Blistering can be due to various medications, prescribed or over-the-counter, natural or synthetic. Blistering may be localised and mild, or widespread and severe, even life-threatening. Blisters may be the major feature of the reaction or may be only seen sometimes or in localised areas of a more extensive rash. The reaction may show features of more than one condition (overlap) or be currently unclassifiable.
It is important to tell the doctor about all medications, even those purchased without a prescription and including ‘natural’ or herbal remedies, as ceasing the causative agent is the single most important part of the treatment to limit the damage.
When a drug reaction is suspected, the presence of blisters would almost always necessitate ceasing the likely drug.
Bullous drug eruptions are nearly always diagnosed clinically, (ie, by careful history and examination).

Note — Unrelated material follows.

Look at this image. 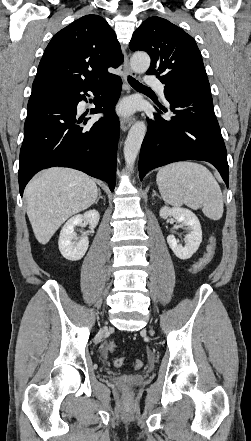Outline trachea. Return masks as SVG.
<instances>
[{"instance_id":"trachea-1","label":"trachea","mask_w":251,"mask_h":441,"mask_svg":"<svg viewBox=\"0 0 251 441\" xmlns=\"http://www.w3.org/2000/svg\"><path fill=\"white\" fill-rule=\"evenodd\" d=\"M128 82L131 86L143 89H149L131 76H128Z\"/></svg>"}]
</instances>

A skin biopsy may be required to make the correct diagnosis,but does not usually help in establishing whether the reaction is drug-induced. Unfortunately, apart from rechallenge with the drug, there are usually no reliable tests to determine if the suspected drug has caused the rash. Skin tests (eg, patch test, intradermal injection or pinprick), in vitro lymphocyte transformation test and in vitro drug-induced interferon gamma test can sometimes be helpful in confirming the role of specific drugs in a reaction. Rechallenge is not recommended after a serious reaction.

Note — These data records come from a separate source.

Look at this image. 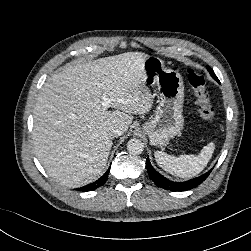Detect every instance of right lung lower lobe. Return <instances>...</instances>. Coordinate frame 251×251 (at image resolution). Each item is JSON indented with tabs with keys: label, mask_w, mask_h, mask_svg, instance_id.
Returning <instances> with one entry per match:
<instances>
[{
	"label": "right lung lower lobe",
	"mask_w": 251,
	"mask_h": 251,
	"mask_svg": "<svg viewBox=\"0 0 251 251\" xmlns=\"http://www.w3.org/2000/svg\"><path fill=\"white\" fill-rule=\"evenodd\" d=\"M110 169H108L105 174L99 178L97 181L88 184L86 186H83L80 188L81 191H92L95 190L97 188H99L100 186H102L108 179V175H109Z\"/></svg>",
	"instance_id": "obj_1"
}]
</instances>
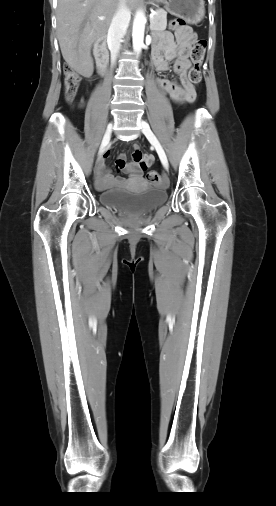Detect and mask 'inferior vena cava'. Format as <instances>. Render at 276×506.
Masks as SVG:
<instances>
[{"instance_id":"inferior-vena-cava-1","label":"inferior vena cava","mask_w":276,"mask_h":506,"mask_svg":"<svg viewBox=\"0 0 276 506\" xmlns=\"http://www.w3.org/2000/svg\"><path fill=\"white\" fill-rule=\"evenodd\" d=\"M131 12L125 0H120L118 9L108 29L107 42L111 52V64L114 65L121 48V41L129 26Z\"/></svg>"}]
</instances>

Fixed drug eruption (FDE) always recurs at the same site(s) on re-exposure to the drug/agent. The most common sites are the lips, genital area, hands and feet. On the first occasion, it begins 1–2 weeks after drug exposure as one or more sharply defined red swollen lesions that may develop a central clear blister. It settles over several days, leaving round to oval shaped area(s) of flat pigmentation. With every further exposure, the reaction appears more quickly (ie, within 24 hours), is more inflamed, and the residual pigmentation darkens. Sometimes the number of sites also increases with each re-exposure.
Antibiotics are the commonest cause, especially sulphonamides and tetracyclines, but many other drugs have been reported including terbinafine and anti-inflammatory drugs (NSAIDs).
Provocation with the possible agent (after allowing for a possible refractory period) will confirm the diagnosis. Patch testing with the agent at the site of the fixed drug eruption, but not elsewhere on the skin, can elicit a positive response.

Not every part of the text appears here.